Anyway, we were packed and ready to go as breakfast opened at 6.00 and it helped that we were due to gain an hour as we came out of Utah.
The early part of the trip continued through beautiful canyon country as we followed the Virgin River down towards Lake Mead.
We went on through the randomly scattered buildings of apparently unplanned towns which were bisected by our six-lane divided highway.
And here we are anxiously taking the Express lanes of Interstate 15 through the centre of Las Vegas – separated from four lanes of rushing local traffic on the right – the correct choice of lanes as it turned out.
There were three of these massive solar power plants in the Mojave desert just inside the California state line – thumbing a nose, perhaps, at profligate Nevada.
The US 15 arrowed across the Mojave desert – sometimes stretching straight ahead tens of miles away to the murky horizon.

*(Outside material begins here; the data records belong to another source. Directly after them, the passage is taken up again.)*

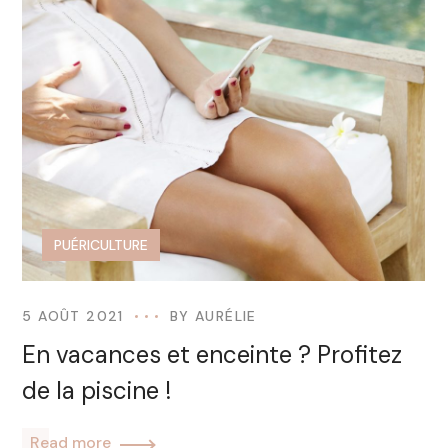
PUÉRICULTURE
5 AOÛT 2021
BY
AURÉLIE
En vacances et enceinte ? Profitez
de la piscine !
Read more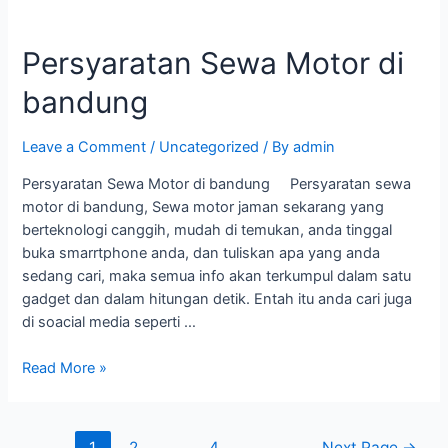
Persyaratan Sewa Motor di
bandung
Leave a Comment
/
Uncategorized
/ By
admin
Persyaratan Sewa Motor di bandung Persyaratan sewa
motor di bandung, Sewa motor jaman sekarang yang
berteknologi canggih, mudah di temukan, anda tinggal
buka smarrtphone anda, dan tuliskan apa yang anda
sedang cari, maka semua info akan terkumpul dalam satu
gadget dan dalam hitungan detik. Entah itu anda cari juga
di soacial media seperti …
Read More »
1
2
…
4
Next Page
→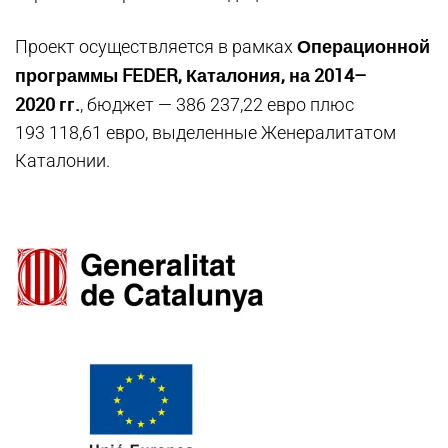
Операционной
Проект осуществляется в рамках
программы FEDER, Каталония, на 2014–
2020 гг.
, бюджет — 386 237,22 евро плюс
193 118,61 евро, выделенные Женералитатом
Каталонии.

There was nothing that we would recognise as a service area, just occasional windswept ‘Rest Areas’, with the usual cathedral-like toilet cubicles and a few vending machines. One was marked gourmet coffee and we rushed to it gratefully, cash in hand, only to find a rough note inside the glass saying “Sorry – it’s broke”.
Heavy traffic, many huge trucks and a powerful, buffeting wind made for trying driving as the day wore on and the miles to go slowly wound down.

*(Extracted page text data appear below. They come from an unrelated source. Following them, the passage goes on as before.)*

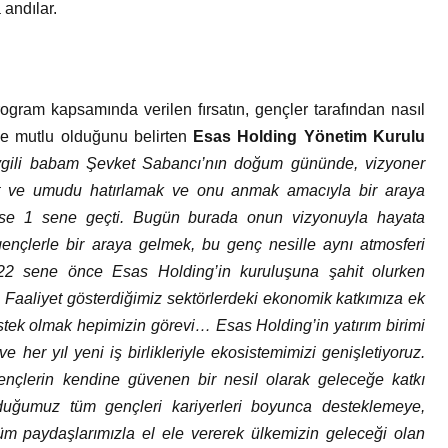
a andılar.
ogram kapsamında verilen fırsatın, gençler tarafından nasıl
ce mutlu olduğunu belirten
Esas Holding Yönetim Kurulu
vgili babam Şevket Sabancı’nın doğum gününde, vizyoner
ret ve umudu hatırlamak ve onu anmak amacıyla bir araya
yse 1 sene geçti. Bugün burada onun vizyonuyla hayata
ençlerle bir araya gelmek, bu genç nesille aynı atmosferi
22 sene önce Esas Holding’in kuruluşuna şahit olurken
Faaliyet gösterdiğimiz sektörlerdeki ekonomik katkımıza ek
estek olmak hepimizin görevi… Esas Holding’in yatırım birimi
e her yıl yeni iş birlikleriyle ekosistemimizi genişletiyoruz.
ençlerin kendine güvenen bir nesil olarak geleceğe katkı
uğumuz tüm gençleri kariyerleri boyunca desteklemeye,
üm paydaşlarımızla el ele vererek ülkemizin geleceği olan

As the desert finally gave way to tentative green at the Tehachapi Mountains a whole landscape was covered with a vast wind farm containing hundreds of times as many turbines as we’ve ever seen in Britain.
North of Bakersfield we passed mile upon mile of fruit farms and vineyards, plus distant views of huge industrial cattle rearing stations – hundreds of Friesian cattle in pens partly covered by metal sun shades. Everything totally dependent on irrigation in this great California drought – all the surrounding vegetation dry and yellow.
And when we eventually reached Yosemite the dead pines everywhere were enough to break your heart.